Professor Sprout had told her the previous day in Diagon Alley that the anti-teleportation magic covering the castle was tied to the walls, and that meant that if she ever wanted to leave the castle and grounds for any reason at all, she needed to find away around that.

Unfortunately for her, she was already on the short side for her age, and the stone walls had clearly been built with defense of the school as the highest priority.

The individual stones were each the size of her torso, and they were stacked ten feet high along the length of the wall.

A massive wrought iron gate twice that height was the obvious route in and out, but despite her best efforts Hazel had been unable to even start climbing it.

Every single one of the bars was slicker than anything else she had encountered throughout her travels, for which magic was the only obvious explanation.

On the opposite side of the campus was the train station where they had all arrived on the first night, but when she checked that possible exit, the stairs up to the platform had vanished to who-knew-where and all the arches had been blocked off with solid wooden doors that she could not recall seeing the night she first stepped off the train.

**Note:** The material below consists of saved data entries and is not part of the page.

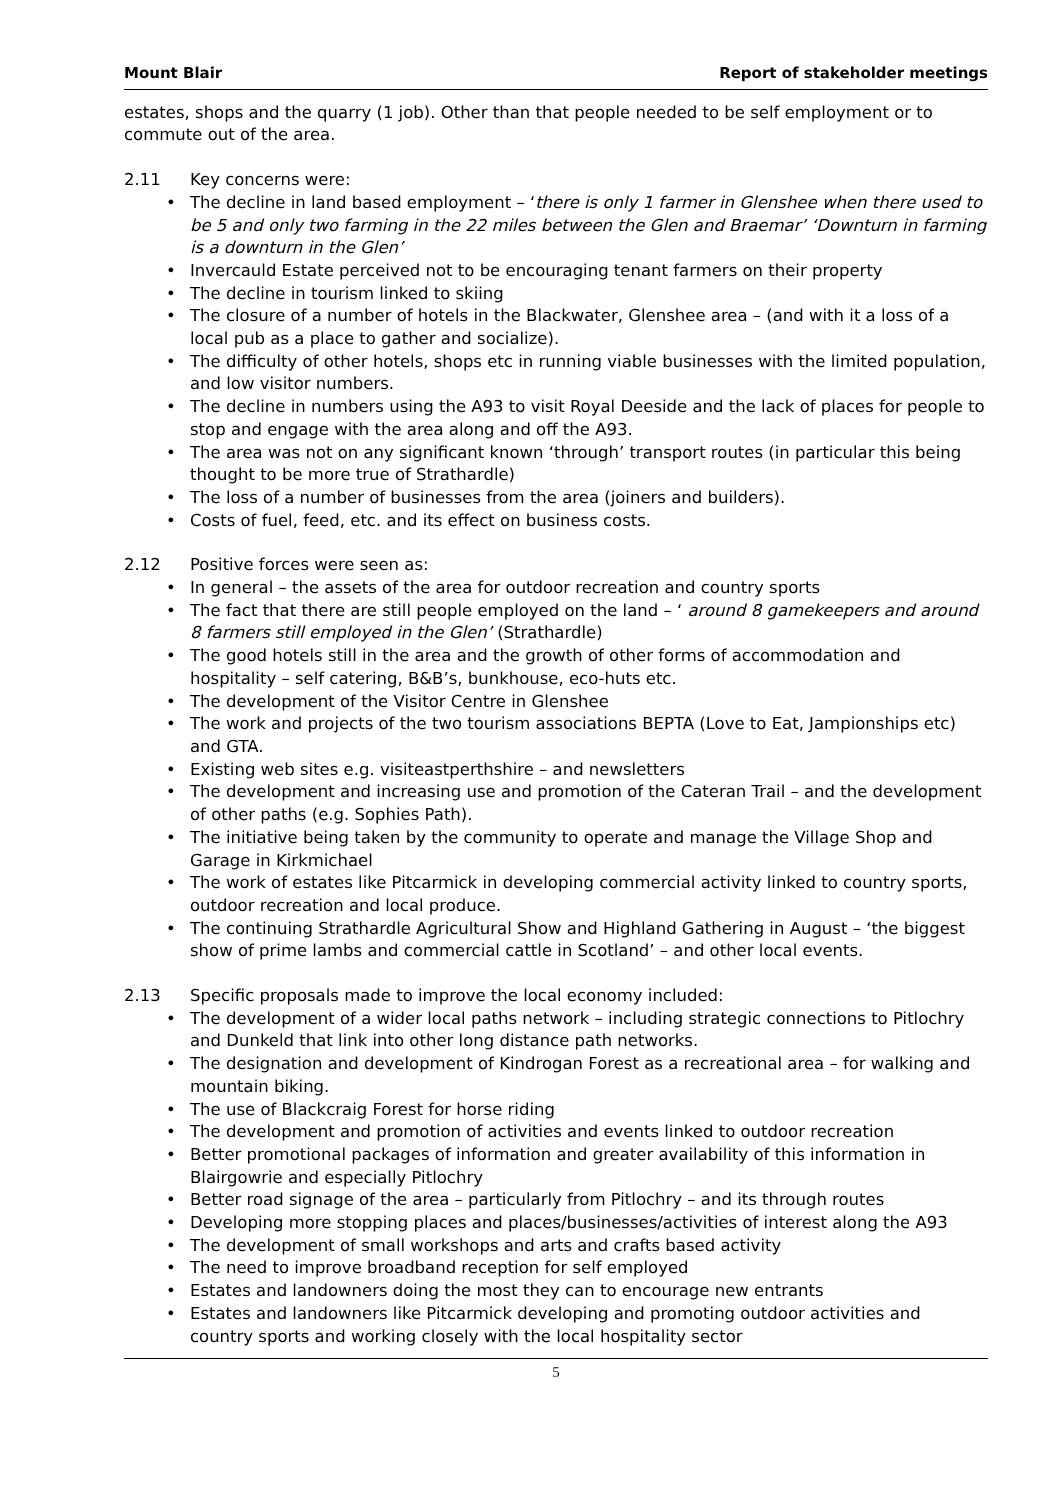Mount Blair Report of stakeholder meetings
estates, shops and the quarry (1 job). Other than that people needed to be self employment or to commute out of the area.
2.11 Key concerns were:
• The decline in land based employment – ‘there is only 1 farmer in Glenshee when there used to be 5 and only two farming in the 22 miles between the Glen and Braemar’ ‘Downturn in farming is a downturn in the Glen’
• Invercauld Estate perceived not to be encouraging tenant farmers on their property
• The decline in tourism linked to skiing
• The closure of a number of hotels in the Blackwater, Glenshee area – (and with it a loss of a local pub as a place to gather and socialize).
• The difficulty of other hotels, shops etc in running viable businesses with the limited population, and low visitor numbers.
• The decline in numbers using the A93 to visit Royal Deeside and the lack of places for people to stop and engage with the area along and off the A93.
• The area was not on any significant known ‘through’ transport routes (in particular this being thought to be more true of Strathardle)
• The loss of a number of businesses from the area (joiners and builders).
• Costs of fuel, feed, etc. and its effect on business costs.
2.12 Positive forces were seen as:
• In general – the assets of the area for outdoor recreation and country sports
• The fact that there are still people employed on the land – ‘ around 8 gamekeepers and around 8 farmers still employed in the Glen’ (Strathardle)
• The good hotels still in the area and the growth of other forms of accommodation and hospitality – self catering, B&B’s, bunkhouse, eco-huts etc.
• The development of the Visitor Centre in Glenshee
• The work and projects of the two tourism associations BEPTA (Love to Eat, Jampionships etc) and GTA.
• Existing web sites e.g. visiteastperthshire – and newsletters
• The development and increasing use and promotion of the Cateran Trail – and the development of other paths (e.g. Sophies Path).
• The initiative being taken by the community to operate and manage the Village Shop and Garage in Kirkmichael
• The work of estates like Pitcarmick in developing commercial activity linked to country sports, outdoor recreation and local produce.
• The continuing Strathardle Agricultural Show and Highland Gathering in August – ‘the biggest show of prime lambs and commercial cattle in Scotland’ – and other local events.
2.13 Specific proposals made to improve the local economy included:
• The development of a wider local paths network – including strategic connections to Pitlochry and Dunkeld that link into other long distance path networks.
• The designation and development of Kindrogan Forest as a recreational area – for walking and mountain biking.
• The use of Blackcraig Forest for horse riding
• The development and promotion of activities and events linked to outdoor recreation
• Better promotional packages of information and greater availability of this information in Blairgowrie and especially Pitlochry
• Better road signage of the area – particularly from Pitlochry – and its through routes
• Developing more stopping places and places/businesses/activities of interest along the A93
• The development of small workshops and arts and crafts based activity
• The need to improve broadband reception for self employed
• Estates and landowners doing the most they can to encourage new entrants
• Estates and landowners like Pitcarmick developing and promoting outdoor activities and country sports and working closely with the local hospitality sector
5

The gate was out. The train station was out. So far, the wall was out. Hazel would not deny that she already felt a sense of wanderlust luring her back to the neverending roads, but she was thankful that it was still only a low-level itch in the back of her mind for now. If she remained stuck here in this one little patch of land for months and months, though, trapped in a stone box like an animal in a cage…

She shook her head, focusing on the here and now instead of possibilities she would not let become real. There was a way out; she just needed to find it. As far as she could tell from looking across the campus, she had examined three of the four 'sides' of the school grounds. The gate, the train station, and the wall in between. That just left one more.

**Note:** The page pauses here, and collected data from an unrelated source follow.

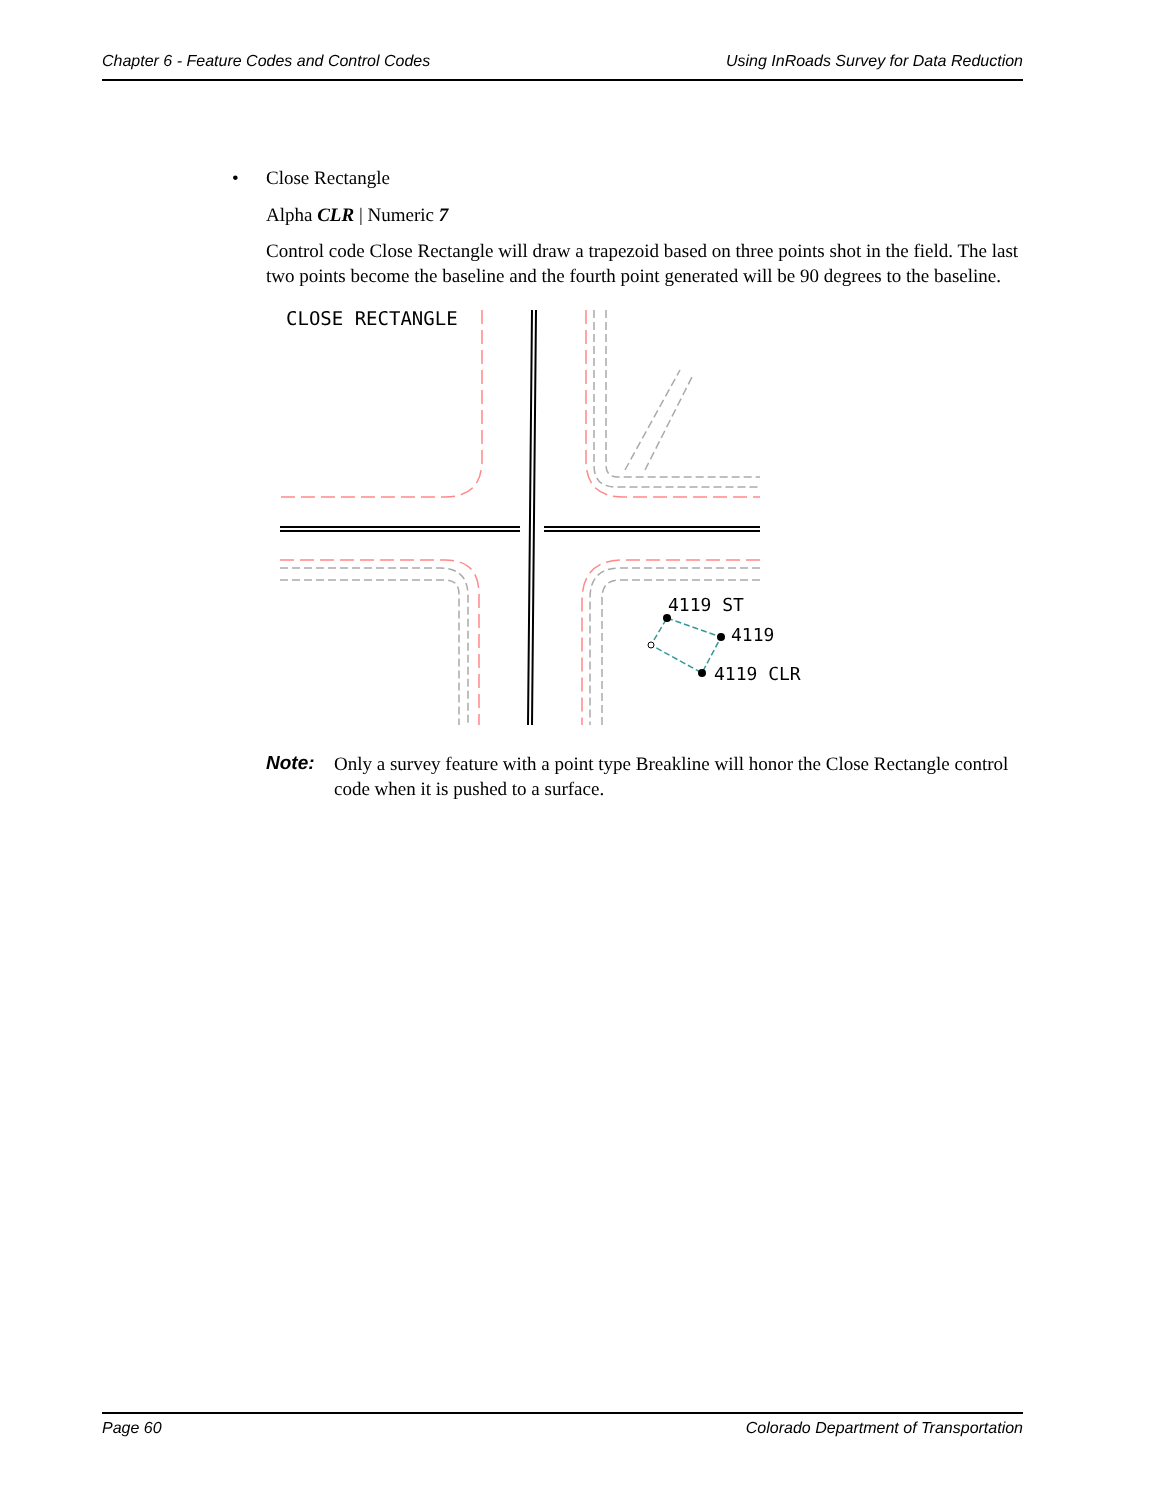Chapter 6 - Feature Codes and Control Codes Using InRoads Survey for Data Reduction
• Close Rectangle
Alpha CLR | Numeric 7
Control code Close Rectangle will draw a trapezoid based on three points shot in the field. The last two points become the baseline and the fourth point generated will be 90 degrees to the baseline.
CLOSE RECTANGLE
4119 ST
4119
4119 CLR
Note: Only a survey feature with a point type Breakline will honor the Close Rectangle control code when it is pushed to a surface.
Page 60 Colorado Department of Transportation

The Forbidden Forest that no one was supposed to enter.

The edge of the trees started not fifteen feet from her, a small hillock hiding the junction of woods and wall from the sight of the castle. Yes, it was supposed to be 'forbidden', but she still had yet to hear a good reason why that was. The most reasonable answer had been that it contained trolls and werewolves, but in all honesty she was not concerned about the latter. The moon was in its first quarter stage based on what she saw in the sky the previous night, which meant she had about a week before any hypothetical werewolves would lose control of their own actions. If anything, she was hoping she did find another commune of werewolves. It would be nice to find people as kind as Jean Luc and the others, and they might appreciate being able to communicate with more of their own people in a place as far removed as Compiègne.

What do you think, she asked Morgan as she looked at the inviting trees. You up for an adventure that has a chance to send us running for our lives again?

The blue tit tilted his head at the sight before them and chirped nonchalantly.

That's what I was thinking, too. Rolling her neck around on her shoulders, she walked into the tree line.